Why Do Whales Matter?

When Captain James Cook set out from Boston in 1774, he did not just set sail for one of the most remote lands on Earth. He headed for the very edge of the New World. Overfishing of whales had been a problem at that point in time. And it was a problem that was to plague the New England colony for years.

overfishing of whales

The overfishing of whales at the North Atlantic led the Yankee whaling men to other, more remote places of the world, such as the extremely cold and harsh Cape Horn. Even after the New England colony had established a permanent settlement, whales were so overfished that many crew men were forced to abandon their whaling efforts. Those who remained found themselves in dire circumstances, after losing almost half of their crew.

One of the reasons whales were overfished in the North Atlantic was because of their vulnerability. They spend most of their time at the edge of the open sea. This means that when ice forms in the ocean around the whales, they are unable to dive down for food. Because the food is so hard to reach, the whales must feed on the blubber or oil gathered near the base of the whale. That’s when the New England whale oil refinery came into being.

In today’s day and age, New England whaling men have turned to another form of whaling. Sperm oil extraction is now big business. But the problem is that the oil, which is used to make whale oil, is also highly toxic to marine animals such as birds and seals. It can poison them, or make their death rates double, if not triple! So even though whales are protected by law in some areas, it has been argued that whaling is still occurring in violation of international law.

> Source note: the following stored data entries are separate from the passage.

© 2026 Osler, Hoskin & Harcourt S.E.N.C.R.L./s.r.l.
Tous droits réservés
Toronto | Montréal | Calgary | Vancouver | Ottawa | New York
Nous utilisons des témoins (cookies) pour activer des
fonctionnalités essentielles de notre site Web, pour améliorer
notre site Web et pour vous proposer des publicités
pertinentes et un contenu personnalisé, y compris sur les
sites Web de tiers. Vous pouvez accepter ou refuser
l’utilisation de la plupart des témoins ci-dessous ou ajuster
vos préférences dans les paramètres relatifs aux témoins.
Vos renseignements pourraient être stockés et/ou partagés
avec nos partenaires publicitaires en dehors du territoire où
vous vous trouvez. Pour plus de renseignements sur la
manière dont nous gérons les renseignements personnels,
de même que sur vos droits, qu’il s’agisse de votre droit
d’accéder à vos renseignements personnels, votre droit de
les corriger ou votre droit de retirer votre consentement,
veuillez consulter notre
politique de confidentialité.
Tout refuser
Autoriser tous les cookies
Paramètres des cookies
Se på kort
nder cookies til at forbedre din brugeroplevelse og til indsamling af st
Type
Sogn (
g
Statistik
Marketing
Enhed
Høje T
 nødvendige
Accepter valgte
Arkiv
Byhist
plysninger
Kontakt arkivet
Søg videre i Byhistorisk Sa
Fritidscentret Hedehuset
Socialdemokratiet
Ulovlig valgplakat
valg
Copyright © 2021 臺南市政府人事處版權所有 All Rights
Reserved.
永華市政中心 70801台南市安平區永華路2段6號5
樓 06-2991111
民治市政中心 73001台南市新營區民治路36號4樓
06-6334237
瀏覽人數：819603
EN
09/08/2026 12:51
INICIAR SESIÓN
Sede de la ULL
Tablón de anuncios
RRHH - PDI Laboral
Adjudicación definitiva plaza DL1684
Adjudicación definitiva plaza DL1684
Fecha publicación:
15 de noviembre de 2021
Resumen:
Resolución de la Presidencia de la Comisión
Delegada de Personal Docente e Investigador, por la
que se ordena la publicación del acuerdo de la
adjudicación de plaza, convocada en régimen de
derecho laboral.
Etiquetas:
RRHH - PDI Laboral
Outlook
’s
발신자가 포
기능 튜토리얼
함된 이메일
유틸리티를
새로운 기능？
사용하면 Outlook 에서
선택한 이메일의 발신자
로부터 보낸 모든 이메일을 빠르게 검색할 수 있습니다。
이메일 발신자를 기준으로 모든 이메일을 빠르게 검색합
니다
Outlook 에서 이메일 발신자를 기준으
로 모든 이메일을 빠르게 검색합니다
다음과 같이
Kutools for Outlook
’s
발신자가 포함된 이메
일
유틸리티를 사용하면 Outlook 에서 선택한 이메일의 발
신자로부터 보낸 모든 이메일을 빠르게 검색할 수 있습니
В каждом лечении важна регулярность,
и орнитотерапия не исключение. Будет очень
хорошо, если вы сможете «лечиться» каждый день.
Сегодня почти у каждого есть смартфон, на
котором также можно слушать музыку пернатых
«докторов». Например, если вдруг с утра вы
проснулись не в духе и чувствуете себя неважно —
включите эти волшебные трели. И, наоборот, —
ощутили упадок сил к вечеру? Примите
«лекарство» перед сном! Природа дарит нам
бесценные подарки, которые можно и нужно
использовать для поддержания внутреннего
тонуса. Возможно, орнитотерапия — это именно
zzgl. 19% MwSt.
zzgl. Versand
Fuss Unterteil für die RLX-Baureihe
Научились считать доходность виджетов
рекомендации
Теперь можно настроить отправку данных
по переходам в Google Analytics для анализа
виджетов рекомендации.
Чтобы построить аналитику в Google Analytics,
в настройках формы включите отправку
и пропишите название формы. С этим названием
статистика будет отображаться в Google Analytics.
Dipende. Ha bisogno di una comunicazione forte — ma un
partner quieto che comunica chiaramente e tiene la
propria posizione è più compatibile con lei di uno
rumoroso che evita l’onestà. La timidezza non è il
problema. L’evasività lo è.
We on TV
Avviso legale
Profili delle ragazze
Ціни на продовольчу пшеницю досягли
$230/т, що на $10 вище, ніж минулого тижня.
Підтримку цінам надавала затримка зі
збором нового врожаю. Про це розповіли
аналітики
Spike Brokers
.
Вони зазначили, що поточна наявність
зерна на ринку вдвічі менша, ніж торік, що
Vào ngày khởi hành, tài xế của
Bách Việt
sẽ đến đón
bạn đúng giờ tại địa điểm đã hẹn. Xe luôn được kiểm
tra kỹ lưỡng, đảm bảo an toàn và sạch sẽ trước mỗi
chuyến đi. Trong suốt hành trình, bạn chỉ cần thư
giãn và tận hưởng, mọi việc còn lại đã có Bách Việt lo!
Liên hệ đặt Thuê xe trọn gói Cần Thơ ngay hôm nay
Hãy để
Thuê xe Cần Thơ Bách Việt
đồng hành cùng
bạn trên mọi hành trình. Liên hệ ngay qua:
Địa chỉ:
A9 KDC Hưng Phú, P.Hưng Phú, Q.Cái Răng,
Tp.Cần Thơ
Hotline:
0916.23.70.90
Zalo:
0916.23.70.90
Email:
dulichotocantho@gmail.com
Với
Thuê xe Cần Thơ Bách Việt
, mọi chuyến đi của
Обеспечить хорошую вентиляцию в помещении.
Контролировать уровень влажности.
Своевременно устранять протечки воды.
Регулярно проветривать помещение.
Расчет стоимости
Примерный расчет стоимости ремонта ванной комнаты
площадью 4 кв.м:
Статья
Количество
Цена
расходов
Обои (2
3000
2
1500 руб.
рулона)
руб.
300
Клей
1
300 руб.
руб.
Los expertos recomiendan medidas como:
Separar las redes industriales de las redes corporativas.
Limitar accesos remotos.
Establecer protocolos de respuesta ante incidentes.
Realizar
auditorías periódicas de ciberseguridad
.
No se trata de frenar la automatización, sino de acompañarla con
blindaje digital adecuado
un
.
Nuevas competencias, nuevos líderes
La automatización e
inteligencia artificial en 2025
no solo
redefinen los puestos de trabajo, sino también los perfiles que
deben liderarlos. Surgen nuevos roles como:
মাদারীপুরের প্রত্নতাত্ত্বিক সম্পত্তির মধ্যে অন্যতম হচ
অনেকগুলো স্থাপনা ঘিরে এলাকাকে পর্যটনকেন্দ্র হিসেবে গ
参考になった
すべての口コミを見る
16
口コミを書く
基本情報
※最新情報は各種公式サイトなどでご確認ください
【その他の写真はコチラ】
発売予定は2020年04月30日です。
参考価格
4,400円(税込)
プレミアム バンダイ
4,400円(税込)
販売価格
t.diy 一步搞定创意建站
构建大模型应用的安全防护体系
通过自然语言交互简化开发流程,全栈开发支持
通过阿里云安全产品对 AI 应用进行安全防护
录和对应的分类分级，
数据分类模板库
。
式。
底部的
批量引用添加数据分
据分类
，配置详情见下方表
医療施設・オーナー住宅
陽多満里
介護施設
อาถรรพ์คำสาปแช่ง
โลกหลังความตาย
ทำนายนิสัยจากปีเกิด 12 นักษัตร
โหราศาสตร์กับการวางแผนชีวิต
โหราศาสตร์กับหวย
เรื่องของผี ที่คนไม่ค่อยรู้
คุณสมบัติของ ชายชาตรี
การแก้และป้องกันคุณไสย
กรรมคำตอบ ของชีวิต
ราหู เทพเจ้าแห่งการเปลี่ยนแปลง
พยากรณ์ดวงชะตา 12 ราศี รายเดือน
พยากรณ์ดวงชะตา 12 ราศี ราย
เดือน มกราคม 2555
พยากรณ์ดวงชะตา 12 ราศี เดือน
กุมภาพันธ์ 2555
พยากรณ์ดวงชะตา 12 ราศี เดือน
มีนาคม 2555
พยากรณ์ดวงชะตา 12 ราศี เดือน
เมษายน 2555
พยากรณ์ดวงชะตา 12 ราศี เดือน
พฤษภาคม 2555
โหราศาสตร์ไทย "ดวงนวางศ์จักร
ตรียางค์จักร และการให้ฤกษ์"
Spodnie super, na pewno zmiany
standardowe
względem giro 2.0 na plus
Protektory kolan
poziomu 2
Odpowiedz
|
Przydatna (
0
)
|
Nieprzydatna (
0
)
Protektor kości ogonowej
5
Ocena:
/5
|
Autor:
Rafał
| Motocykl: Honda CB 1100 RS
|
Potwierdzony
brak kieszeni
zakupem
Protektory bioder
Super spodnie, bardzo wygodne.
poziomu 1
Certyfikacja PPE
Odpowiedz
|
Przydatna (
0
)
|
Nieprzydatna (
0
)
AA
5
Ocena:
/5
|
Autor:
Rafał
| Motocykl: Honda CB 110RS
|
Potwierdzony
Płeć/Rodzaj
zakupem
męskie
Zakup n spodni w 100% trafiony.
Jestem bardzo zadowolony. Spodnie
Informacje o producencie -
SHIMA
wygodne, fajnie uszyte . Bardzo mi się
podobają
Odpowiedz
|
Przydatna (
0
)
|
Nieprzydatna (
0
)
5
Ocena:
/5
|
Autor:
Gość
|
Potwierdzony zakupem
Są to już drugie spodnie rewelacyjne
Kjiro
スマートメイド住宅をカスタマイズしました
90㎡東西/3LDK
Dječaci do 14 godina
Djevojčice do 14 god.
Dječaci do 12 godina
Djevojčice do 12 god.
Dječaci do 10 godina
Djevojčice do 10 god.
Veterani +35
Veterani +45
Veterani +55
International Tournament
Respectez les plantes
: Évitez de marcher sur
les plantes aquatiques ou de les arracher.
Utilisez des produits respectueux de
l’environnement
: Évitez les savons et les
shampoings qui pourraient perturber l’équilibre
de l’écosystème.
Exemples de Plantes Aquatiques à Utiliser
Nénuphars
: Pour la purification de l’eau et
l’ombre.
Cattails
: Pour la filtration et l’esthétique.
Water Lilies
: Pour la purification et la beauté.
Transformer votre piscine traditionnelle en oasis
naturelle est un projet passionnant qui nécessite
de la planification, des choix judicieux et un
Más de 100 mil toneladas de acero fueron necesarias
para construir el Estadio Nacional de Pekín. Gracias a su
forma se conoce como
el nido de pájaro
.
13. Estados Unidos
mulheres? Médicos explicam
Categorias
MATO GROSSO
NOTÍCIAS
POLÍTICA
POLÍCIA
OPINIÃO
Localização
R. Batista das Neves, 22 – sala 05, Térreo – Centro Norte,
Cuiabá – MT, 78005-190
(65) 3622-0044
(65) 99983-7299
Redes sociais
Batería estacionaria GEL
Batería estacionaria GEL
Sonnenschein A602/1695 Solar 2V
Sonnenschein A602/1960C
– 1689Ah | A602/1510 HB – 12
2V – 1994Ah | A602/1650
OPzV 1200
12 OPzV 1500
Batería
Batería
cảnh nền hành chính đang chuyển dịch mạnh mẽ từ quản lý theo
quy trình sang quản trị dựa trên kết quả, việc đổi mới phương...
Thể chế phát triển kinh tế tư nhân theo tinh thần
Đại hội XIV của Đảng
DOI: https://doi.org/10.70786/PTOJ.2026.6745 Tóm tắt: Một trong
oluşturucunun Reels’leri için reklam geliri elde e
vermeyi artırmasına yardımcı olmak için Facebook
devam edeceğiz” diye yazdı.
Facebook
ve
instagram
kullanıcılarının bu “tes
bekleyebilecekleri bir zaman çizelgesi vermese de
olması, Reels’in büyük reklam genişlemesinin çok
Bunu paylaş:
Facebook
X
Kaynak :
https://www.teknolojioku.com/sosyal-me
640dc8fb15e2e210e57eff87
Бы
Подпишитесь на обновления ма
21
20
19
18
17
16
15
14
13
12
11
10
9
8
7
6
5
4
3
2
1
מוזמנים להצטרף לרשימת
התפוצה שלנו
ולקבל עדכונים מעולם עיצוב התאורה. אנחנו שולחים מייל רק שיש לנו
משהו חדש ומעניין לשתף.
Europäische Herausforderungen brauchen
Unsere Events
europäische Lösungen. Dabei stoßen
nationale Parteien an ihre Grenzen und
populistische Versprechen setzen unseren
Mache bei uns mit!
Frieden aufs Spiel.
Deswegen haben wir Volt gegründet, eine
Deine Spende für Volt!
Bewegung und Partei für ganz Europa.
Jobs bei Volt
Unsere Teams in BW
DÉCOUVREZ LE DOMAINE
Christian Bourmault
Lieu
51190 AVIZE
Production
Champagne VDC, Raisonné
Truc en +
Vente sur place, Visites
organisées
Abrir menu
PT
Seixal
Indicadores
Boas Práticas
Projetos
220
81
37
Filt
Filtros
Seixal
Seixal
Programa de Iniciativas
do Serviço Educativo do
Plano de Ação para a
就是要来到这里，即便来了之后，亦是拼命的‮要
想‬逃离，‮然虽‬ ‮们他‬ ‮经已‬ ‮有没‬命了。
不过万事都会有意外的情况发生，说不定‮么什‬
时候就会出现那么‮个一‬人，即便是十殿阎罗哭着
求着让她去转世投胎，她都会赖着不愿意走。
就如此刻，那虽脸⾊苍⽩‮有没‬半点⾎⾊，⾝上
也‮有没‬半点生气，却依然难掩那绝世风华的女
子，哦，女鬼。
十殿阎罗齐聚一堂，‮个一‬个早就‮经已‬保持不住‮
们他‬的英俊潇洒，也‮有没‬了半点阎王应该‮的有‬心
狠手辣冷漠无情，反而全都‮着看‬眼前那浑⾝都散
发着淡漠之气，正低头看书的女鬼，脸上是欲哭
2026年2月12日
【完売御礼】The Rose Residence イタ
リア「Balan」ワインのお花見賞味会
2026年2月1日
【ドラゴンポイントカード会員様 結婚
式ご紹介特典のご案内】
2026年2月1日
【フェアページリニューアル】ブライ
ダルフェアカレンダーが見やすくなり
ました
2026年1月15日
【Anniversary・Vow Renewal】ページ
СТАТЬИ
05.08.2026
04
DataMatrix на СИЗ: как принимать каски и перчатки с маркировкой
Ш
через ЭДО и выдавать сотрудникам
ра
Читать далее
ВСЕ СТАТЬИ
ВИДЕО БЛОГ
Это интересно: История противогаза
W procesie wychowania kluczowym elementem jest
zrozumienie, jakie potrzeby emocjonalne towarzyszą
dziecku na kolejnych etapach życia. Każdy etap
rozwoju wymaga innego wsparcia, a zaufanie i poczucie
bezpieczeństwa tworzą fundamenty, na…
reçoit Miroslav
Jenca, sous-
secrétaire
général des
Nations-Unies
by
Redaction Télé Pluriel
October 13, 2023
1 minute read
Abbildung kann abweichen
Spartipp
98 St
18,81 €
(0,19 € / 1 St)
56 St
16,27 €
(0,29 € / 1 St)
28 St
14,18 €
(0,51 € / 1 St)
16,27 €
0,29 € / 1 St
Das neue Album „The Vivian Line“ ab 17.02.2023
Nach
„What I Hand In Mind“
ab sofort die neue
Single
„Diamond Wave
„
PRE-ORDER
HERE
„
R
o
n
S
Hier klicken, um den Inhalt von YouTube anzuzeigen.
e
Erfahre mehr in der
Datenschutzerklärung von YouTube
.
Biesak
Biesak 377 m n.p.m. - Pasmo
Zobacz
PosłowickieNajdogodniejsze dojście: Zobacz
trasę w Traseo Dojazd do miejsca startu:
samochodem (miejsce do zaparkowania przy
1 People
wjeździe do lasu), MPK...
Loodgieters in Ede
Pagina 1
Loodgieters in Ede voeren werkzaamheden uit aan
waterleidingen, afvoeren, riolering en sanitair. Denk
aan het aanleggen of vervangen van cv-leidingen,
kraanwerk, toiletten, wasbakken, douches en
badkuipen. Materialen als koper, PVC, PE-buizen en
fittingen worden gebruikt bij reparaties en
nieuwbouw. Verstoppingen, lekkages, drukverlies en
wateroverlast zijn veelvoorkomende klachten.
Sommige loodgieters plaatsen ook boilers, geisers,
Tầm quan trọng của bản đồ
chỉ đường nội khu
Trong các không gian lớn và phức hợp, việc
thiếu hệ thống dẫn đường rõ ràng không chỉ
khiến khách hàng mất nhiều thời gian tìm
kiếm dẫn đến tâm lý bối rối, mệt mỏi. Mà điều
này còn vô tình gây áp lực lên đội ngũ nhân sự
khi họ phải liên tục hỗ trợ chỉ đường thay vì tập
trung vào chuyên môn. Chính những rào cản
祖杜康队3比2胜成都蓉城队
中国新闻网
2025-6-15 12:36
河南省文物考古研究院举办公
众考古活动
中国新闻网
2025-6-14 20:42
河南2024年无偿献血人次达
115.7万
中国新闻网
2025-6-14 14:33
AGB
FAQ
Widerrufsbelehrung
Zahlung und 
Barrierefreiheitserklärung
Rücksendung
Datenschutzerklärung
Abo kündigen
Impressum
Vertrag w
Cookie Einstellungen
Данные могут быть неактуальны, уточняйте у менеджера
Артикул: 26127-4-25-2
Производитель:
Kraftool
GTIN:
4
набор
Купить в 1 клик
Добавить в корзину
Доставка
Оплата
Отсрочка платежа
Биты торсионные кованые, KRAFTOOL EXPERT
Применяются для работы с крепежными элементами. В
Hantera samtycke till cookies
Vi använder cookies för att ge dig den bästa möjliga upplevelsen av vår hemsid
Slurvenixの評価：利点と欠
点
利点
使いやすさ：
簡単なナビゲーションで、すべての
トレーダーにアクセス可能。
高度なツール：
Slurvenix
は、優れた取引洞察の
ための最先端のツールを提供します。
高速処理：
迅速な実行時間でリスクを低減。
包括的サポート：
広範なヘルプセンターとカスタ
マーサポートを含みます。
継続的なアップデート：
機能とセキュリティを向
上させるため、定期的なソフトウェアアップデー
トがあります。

So the question is, why does whales help our oceans? Well, whales help by increasing the oxygen content of the deep oceans around them. Because of their large size and the fact that they move at the speed of twelve miles an hour, they help keep the waters around them clear of any organic material that may settle and cause sediment to build up. And they do this by filtering large amounts of water through their blowholes. As they do this, they are removing large quantities of harmful pollutants such as nitrogen dioxide, sulfur dioxide, manganese oxide, and carbon dioxide from the waters.

But whales also help us understand ocean acidification. Because they actually add to the acidity of the ocean interior. Acidification of the environment occurs as a result of excessive heat, added organic material, and other chemical reactions. If the quantity of these chemicals is not kept in check, the environment can become severely damaged. Overfishing, improper use of fishing gear, pollution, and storm surges are all responsible for this. If we would stop or reduce the number of these things, the effects of acidification on the environment would be greatly reduced.